There was a badge on his chest. It gave his name as Steve Lundin.
The badge was fake. The mechanic’s real name was Samuel Carver.
No one in the hangar batted an eyelid when Carver unscrewed the hatch at the tail end of the executive jet and hauled himself up into the rear equipment bay for a standard preflight inspection.
This area was not reachable while the jet was airborne. It was simply a place filled with ugly but functional components, much like the basement of a building. Things like bundles of wires linking the plane’s electronic circuits, the cables and hydraulic lines that controlled the rudder and elevators, the accumulator holding the hydraulic fluid that got pumped out through the system, the pipes that carried super-heated, high-pressure air off the engines and sent it for use in the plane’s cabin heating system. None of these things were much to look at, or remotely exciting, until, of course, they went wrong.
The air pipes were what interested Carver. They were covered in thick silver-colored cladding, held with plastic clips, and they formed a network through the plane via valves and junctions, pretty much like a domestic water system. So he messed with the plumbing, loosening one of the junctions so that the hot air would leak from it. The junction in question was barely a hand’s breadth away from the hydraulic accumulator.
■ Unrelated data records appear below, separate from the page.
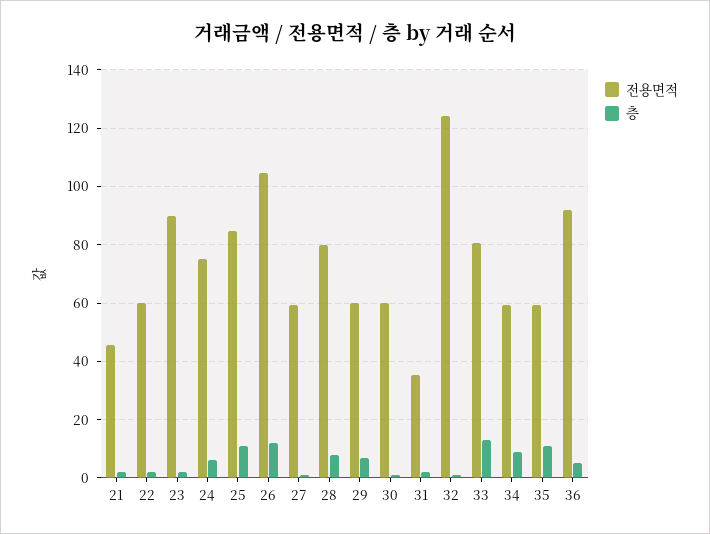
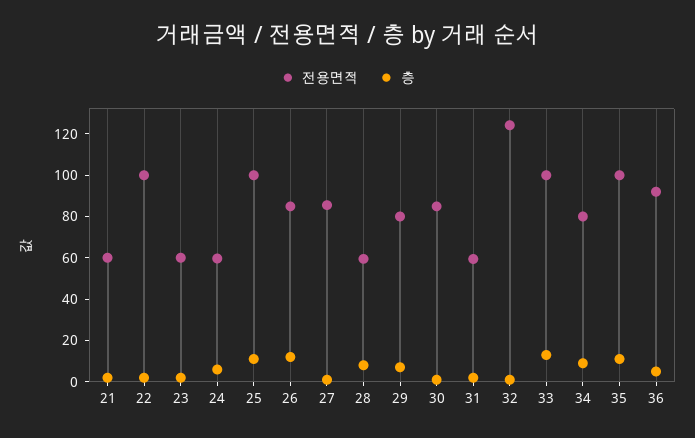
  {
    "전용면적": {
-     "21": 45,
+     "21": 60,
-     "22": 60,
+     "22": 100,
-     "23": 90,
+     "23": 60,
-     "24": 75,
+     "24": 60,
-     "25": 85,
+     "25": 100,
-     "26": 105,
+     "26": 85,
-     "27": 60,
+     "27": 85,
-     "28": 80,
+     "28": 60,
-     "29": 60,
+     "29": 80,
-     "30": 60,
+     "30": 85,
-     "31": 35,
+     "31": 60,
      "32": 125,
-     "33": 80,
+     "33": 100,
-     "34": 60,
+     "34": 80,
-     "35": 60,
+     "35": 100,
      "36": 92.5
    },
    "층": {
      "21": 2.5,
      "22": 2.5,
      "23": 2.5,
      "24": 5,
      "25": 10,
      "26": 12.5,
      "27": 0,
      "28": 7.5,
      "29": 7.5,
      "30": 0,
      "31": 2.5,
      "32": 0,
      "33": 12.5,
      "34": 10,
      "35": 10,
      "36": 5
    }
  }

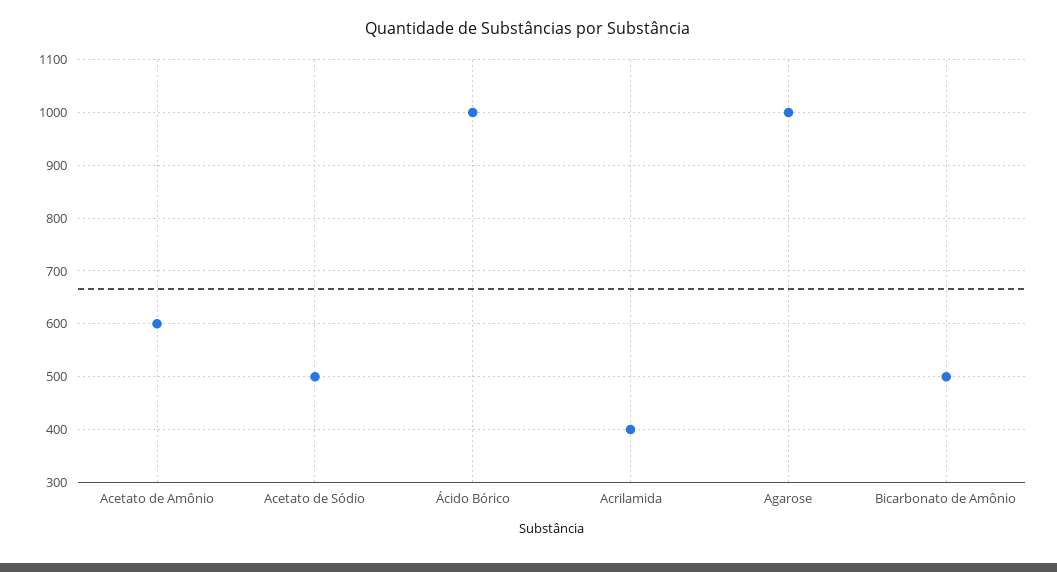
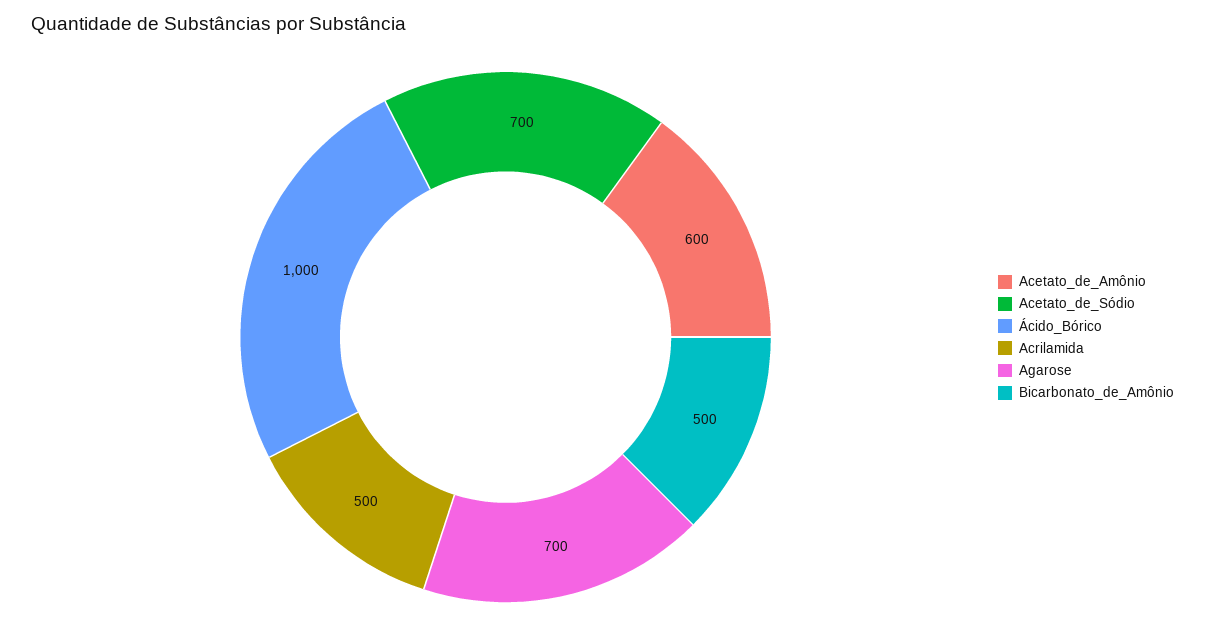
  {
    "Acetato de Amônio": 600,
-   "Acetato de Sódio": 500,
+   "Acetato de Sódio": 700,
    "Ácido Bórico": 1000,
-   "Acrilamida": 400,
+   "Acrilamida": 500,
-   "Agarose": 1000,
+   "Agarose": 700,
    "Bicarbonato de Amônio": 500
  }

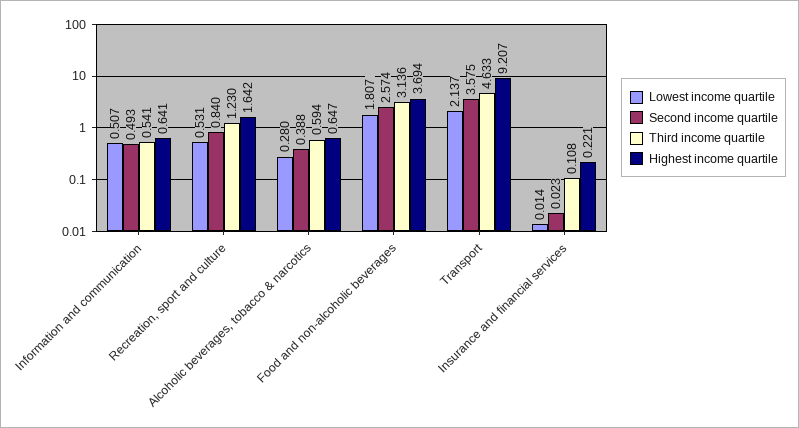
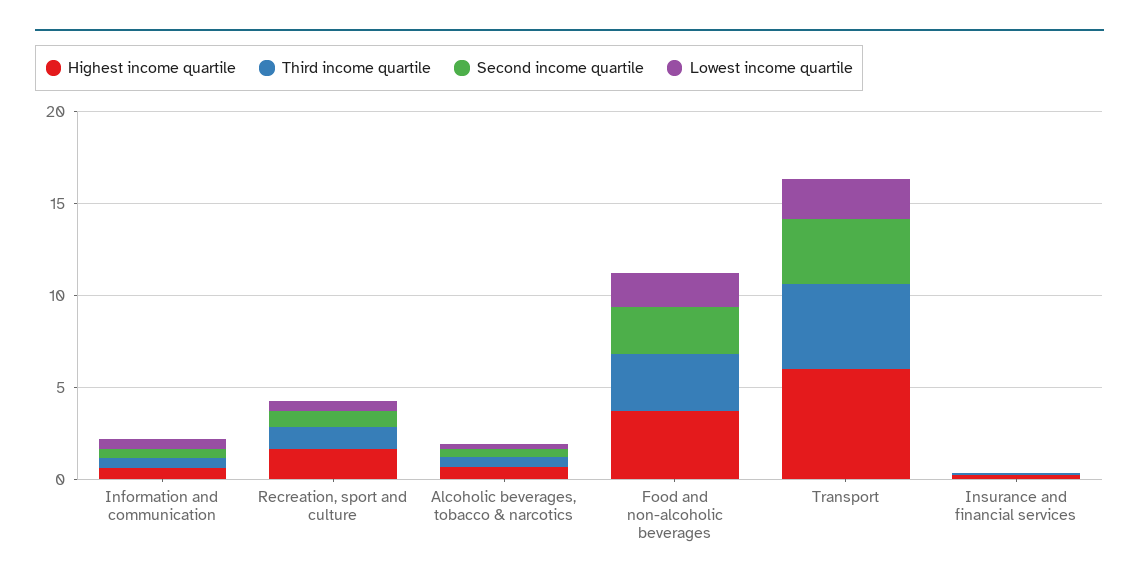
  {
    "Lowest income quartile": {
      "Information and communication": 0.507,
      "Recreation, sport and culture": 0.531,
      "Alcoholic beverages, tobacco & narcotics": 0.28,
      "Food and non-alcoholic beverages": 1.807,
      "Transport": 2.137,
      "Insurance and financial services": 0.014
    },
    "Second income quartile": {
      "Information and communication": 0.493,
      "Recreation, sport and culture": 0.84,
      "Alcoholic beverages, tobacco & narcotics": 0.388,
      "Food and non-alcoholic beverages": 2.574,
      "Transport": 3.575,
      "Insurance and financial services": 0.023
    },
    "Third income quartile": {
      "Information and communication": 0.541,
      "Recreation, sport and culture": 1.23,
      "Alcoholic beverages, tobacco & narcotics": 0.594,
      "Food and non-alcoholic beverages": 3.136,
      "Transport": 4.633,
      "Insurance and financial services": 0.108
    },
    "Highest income quartile": {
      "Information and communication": 0.641,
      "Recreation, sport and culture": 1.642,
      "Alcoholic beverages, tobacco & narcotics": 0.647,
      "Food and non-alcoholic beverages": 3.694,
-     "Transport": 9.207,
+     "Transport": 6,
      "Insurance and financial services": 0.221
    }
  }

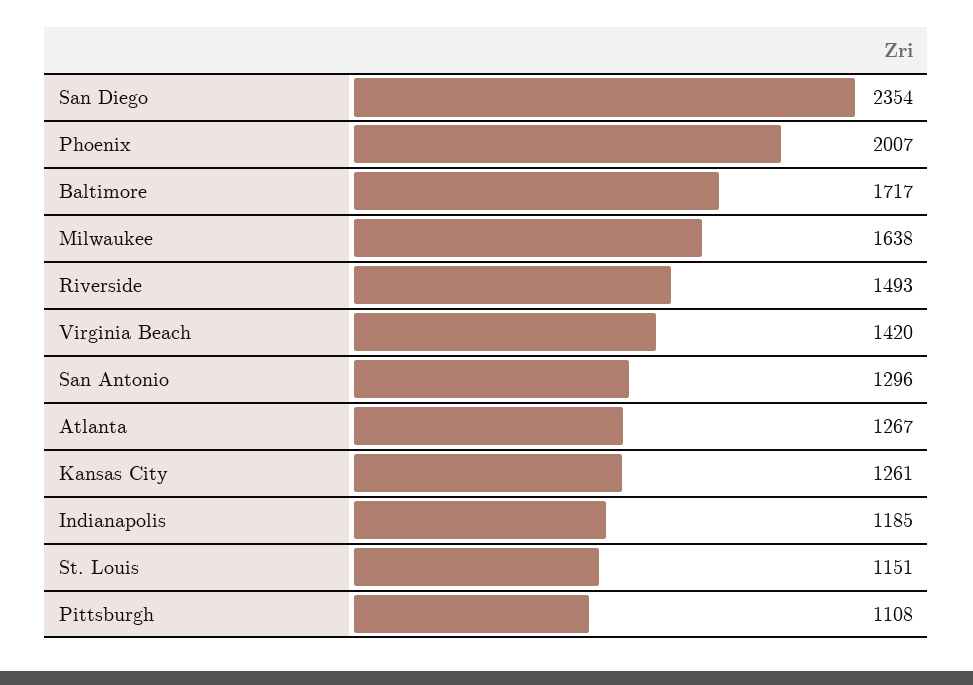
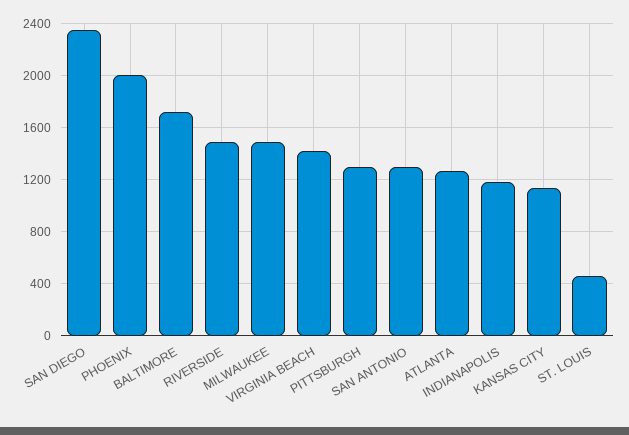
  {
    "San Diego": 2354,
    "Phoenix": 2007,
    "Baltimore": 1717,
-   "Milwaukee": 1638,
+   "Milwaukee": 1500,
    "Riverside": 1493,
    "Virginia Beach": 1420,
    "San Antonio": 1296,
    "Atlanta": 1267,
-   "Kansas City": 1261,
+   "Kansas City": 1150,
    "Indianapolis": 1185,
-   "St. Louis": 1151,
+   "St. Louis": 450,
-   "Pittsburgh": 1108
+   "Pittsburgh": 1300
  }

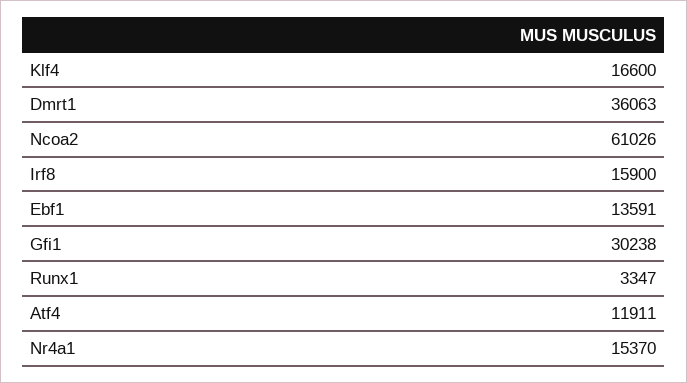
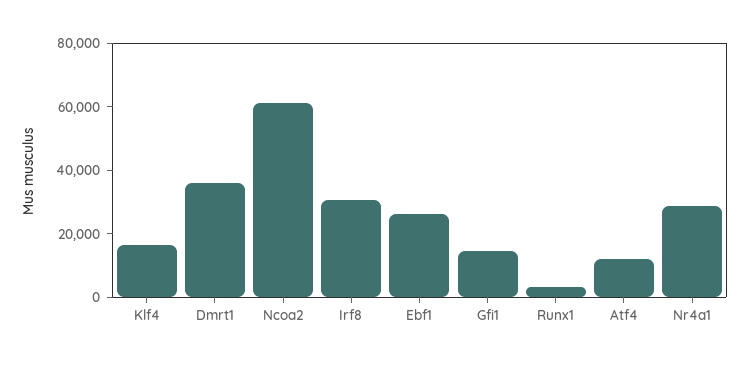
  {
    "Klf4": 16600,
    "Dmrt1": 36063,
    "Ncoa2": 61026,
-   "Irf8": 15900,
+   "Irf8": 30000,
-   "Ebf1": 13591,
+   "Ebf1": 25000,
-   "Gfi1": 30238,
+   "Gfi1": 15000,
    "Runx1": 3347,
    "Atf4": 11911,
-   "Nr4a1": 15370
+   "Nr4a1": 30000
  }

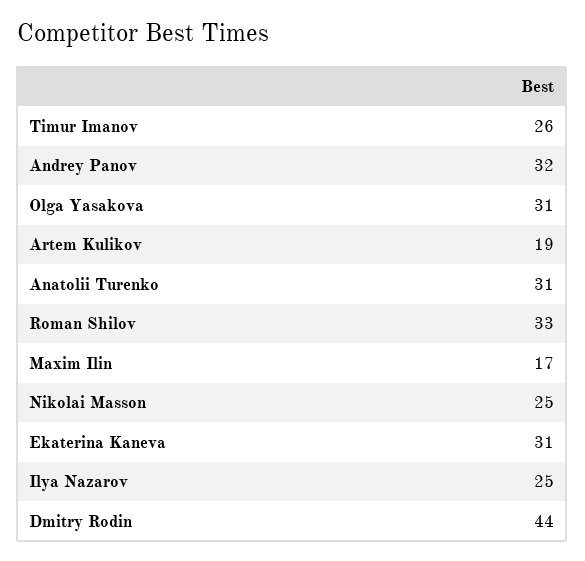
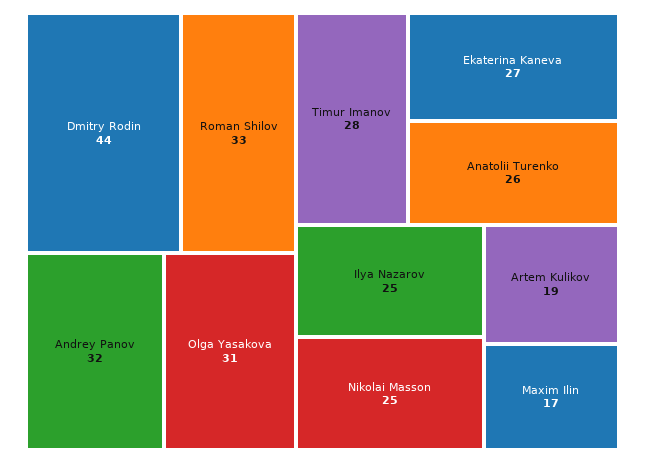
  {
-   "Timur Imanov": 26,
+   "Timur Imanov": 28,
    "Andrey Panov": 32,
    "Olga Yasakova": 31,
    "Artem Kulikov": 19,
-   "Anatolii Turenko": 31,
+   "Anatolii Turenko": 26,
    "Roman Shilov": 33,
    "Maxim Ilin": 17,
    "Nikolai Masson": 25,
-   "Ekaterina Kaneva": 31,
+   "Ekaterina Kaneva": 27,
    "Ilya Nazarov": 25,
    "Dmitry Rodin": 44
  }

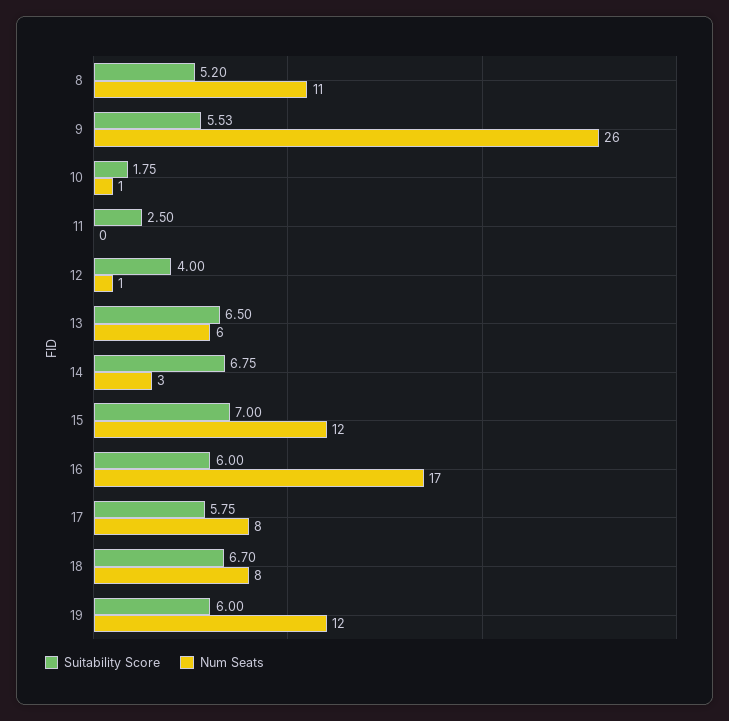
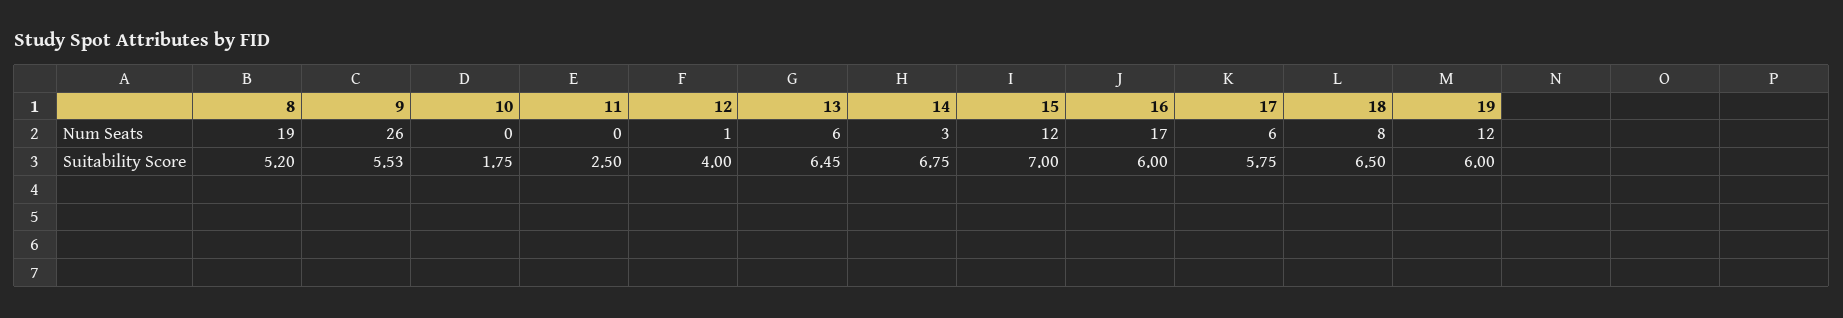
  {
    "Suitability Score": {
      "8": 5.2,
      "9": 5.53,
      "10": 1.75,
      "11": 2.5,
      "12": 4,
-     "13": 6.5,
+     "13": 6.45,
      "14": 6.75,
      "15": 7,
      "16": 6,
      "17": 5.75,
-     "18": 6.7,
+     "18": 6.5,
      "19": 6
    },
    "Num Seats": {
-     "8": 11,
+     "8": 19,
      "9": 26,
-     "10": 1,
+     "10": 0,
      "11": 0,
      "12": 1,
      "13": 6,
      "14": 3,
      "15": 12,
      "16": 17,
-     "17": 8,
+     "17": 6,
      "18": 8,
      "19": 12
    }
  }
By the time Carver closed the equipment bay hatch and walked away, the fate of the aircraft was sealed.
There was a TV on in the passenger lounge, the CNN reporter having a hard time holding back his tears as he stood in front of a blackened, burned-out church.
“We can’t show you what it looks like inside the smoking charnel house behind me,” he said, an undertone of barely restrained passion coloring his lyrical Irish brogue. “The scenes are too appalling, too sickening. The charred and mutilated corpses of four hundred innocent women and children lie in there. The scent of their burned flesh fills the air all around.
“While Western politicians turn their eyes away from this insignificant corner of West Africa, a ten-year civil war has descended into genocide. The rebel forces mounting this ruthless campaign are better-trained and equipped than ever before. Their leaders are showing levels of organization and strategic planning far ahead of anything they have displayed before. Somehow, somewhere, these merciless killers have acquired new resources, new expertise. And so, as the village’s few survivors search among the corpses for their loved ones, one question comes inevitably to mind: Who is backing the rebels? For whoever they are, and whatever their motivation, they have the blood of an entire people on their hands.”
 
 
 
“Shit, this boy’s a friggin’ comedian!”
Waylon McCabe slapped a hand against his thigh as he addressed the three other men in the room. Most of the time McCabe’s eyes were cold, narrow slits in wrinkled folds of leathery skin that seemed permanently screwed up against the glare of his native Texan sun. Now he was letting his guard down, opening up a little, taking it easy with his buddies.